In a story on the Department of Homeland Security's
US-VISIT program written by Congressional Quarterly today (subscription only, no link), this anecdote is worthy of further circulation:
Several Border Patrol officers said they are worried the exemptions may leave airports and land borders open to terrorist infiltration.
One Customs and Border Protection (CBP) agent at Dulles International Airport said he was recently told to waive the US-VISIT requirement for about 70 people arriving from Saudi Arabia who were affiliated with the Saudi royal family.

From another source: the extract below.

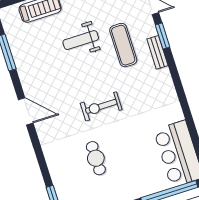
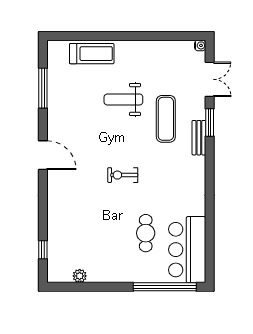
exercise bike: (101, 106) -> (123, 175), width x0.73, depth x0.72
cafe table: (96, 158) -> (146, 233), moved

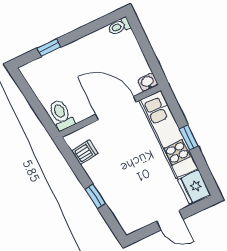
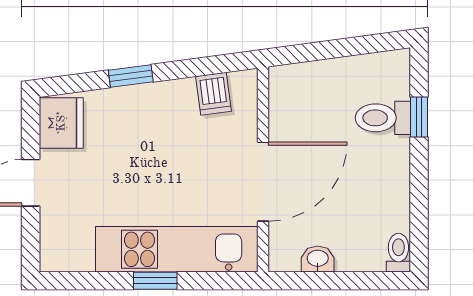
washbasin: (148, 82) -> (318, 259), moved, turned -90
toilet: (61, 115) -> (383, 118), moved, turned 180
fridge: (194, 187) -> (61, 123), moved, turned 90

"People coming from known terrorist countries [are] to be fingerprinted and photographed for a reason," said the CBP officer, who spoke on condition of anonymity. "When you start making exceptions, you start losing the credibility of the program."
[more below...]
This boggles the mind. We know that
15 of the 19 hijackers on 9/11 were citizens of Saudi Arabia. US taxpayers are spending billions of dollars per year on homeland security. And yet, they're making exceptions for Saudis who are 'affiliated with the royal family'? These aren't diplomats for whom they're allowing this exception; that descriptor - 'affiliated with the royal family' - could apply to literally
tens of thousands of Saudis, and there's no way that the government can be certain that any single one of them is unconnected to al-Qaeda. This seems too reminiscent of the
Saudi getaway flights in the days after 9/11.
Perhaps some of you would dispute the value of spending all this money on homeland security, but if we're going to make these investments, then they need to be used and applied consistently.
The question then becomes: who authorized this? And why does this administration so often seem more loyal to "Bandar Bush" than to the security of American citizens?